* **Activity**
Render everything from the line "Count the number of slices in the pie." down to the end of the entries as a JSON list of strings, one per line, with blank lines and pictures left out.

[Start of section]

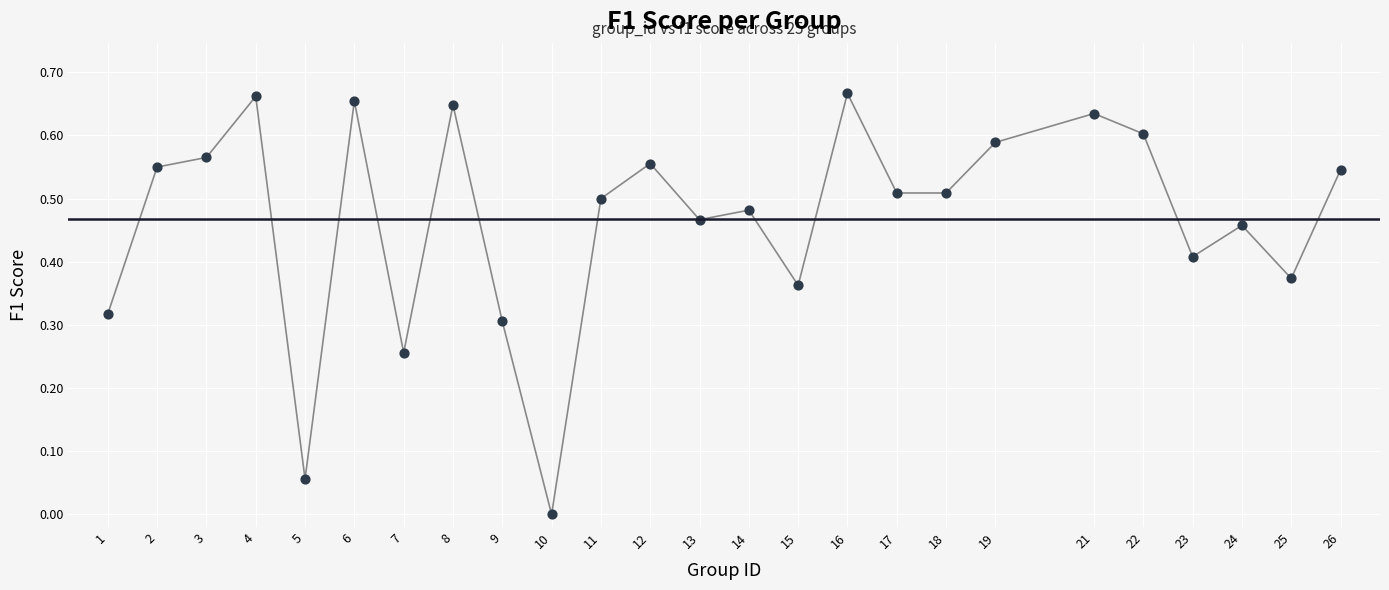

What is the range of X values (max minus min)?

25.0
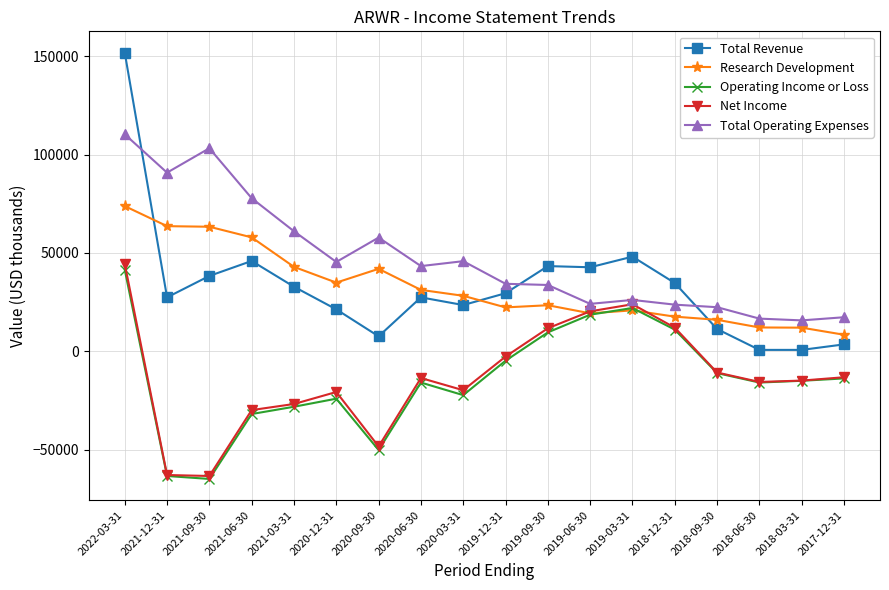

True or false: Total Revenue and Operating Income or Loss intersect in this chart.

False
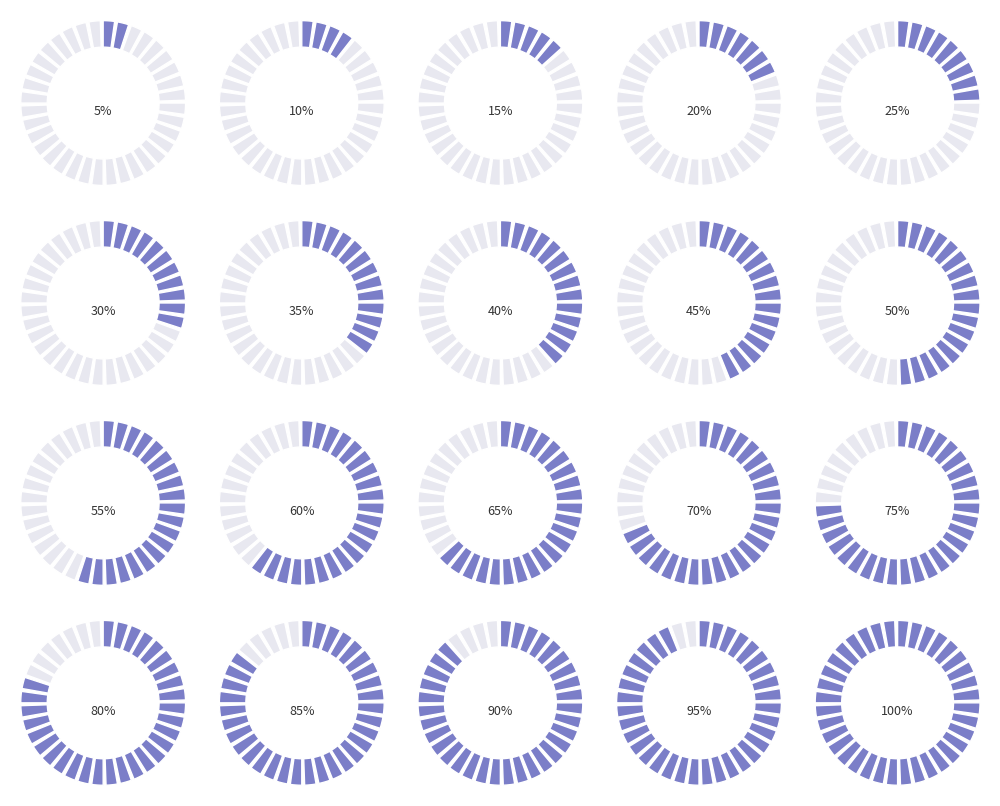

Count the number of slices in the pie.

2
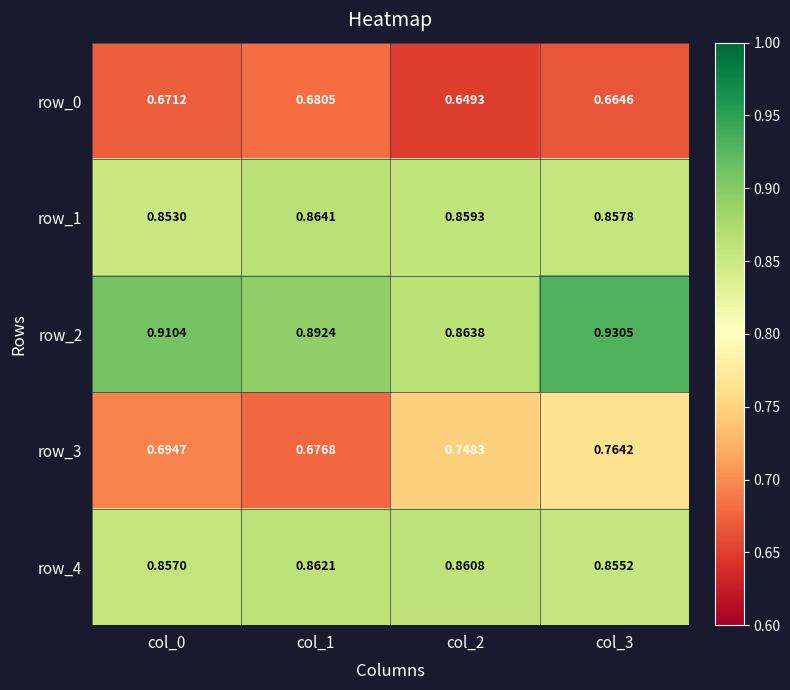

What is the maximum value shown in the chart?

0.9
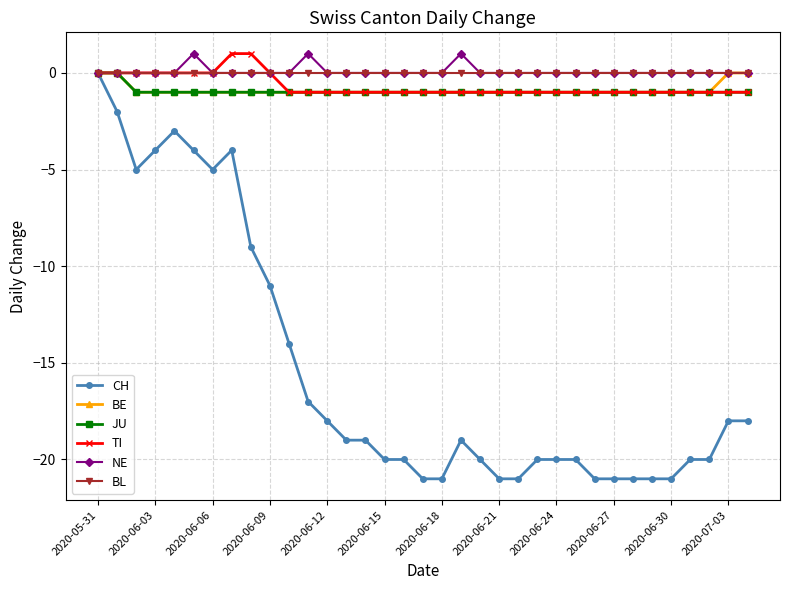

Which series has the widest spread of values?

CH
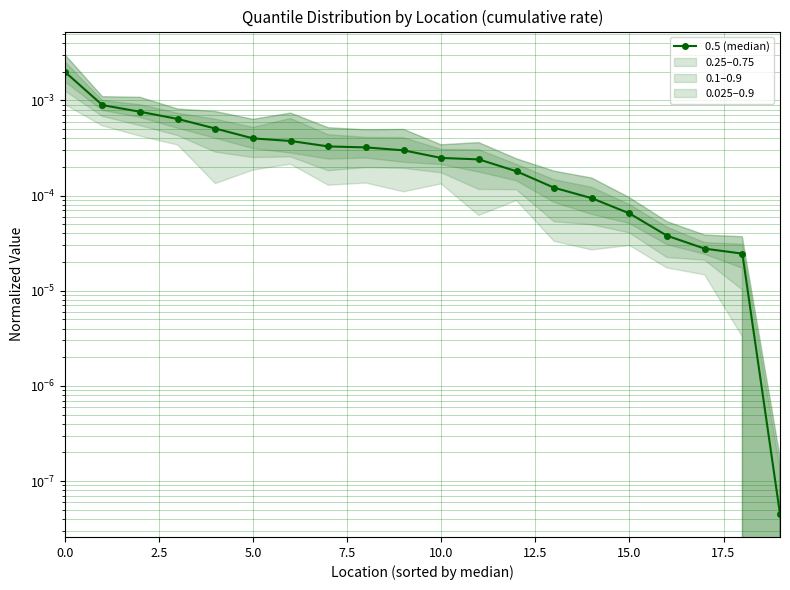

Count the number of data series in this chart.

1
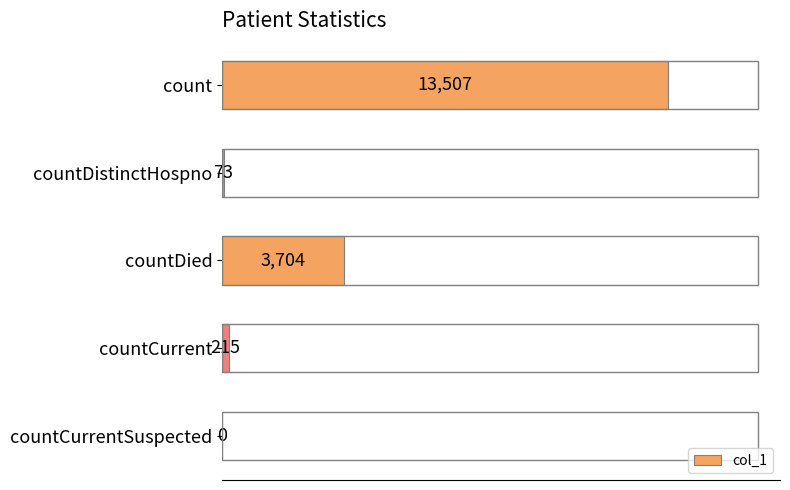

Between countDistinctHospno and countDied, which is larger?

countDied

[End of section]

* **Exercise solution**
[
  "Count the number of slices in the pie.",
  "2",
  "What is the maximum value shown in the chart?",
  "0.9",
  "Which series has the widest spread of values?",
  "CH",
  "Count the number of data series in this chart.",
  "1",
  "Between countDistinctHospno and countDied, which is larger?",
  "countDied"
]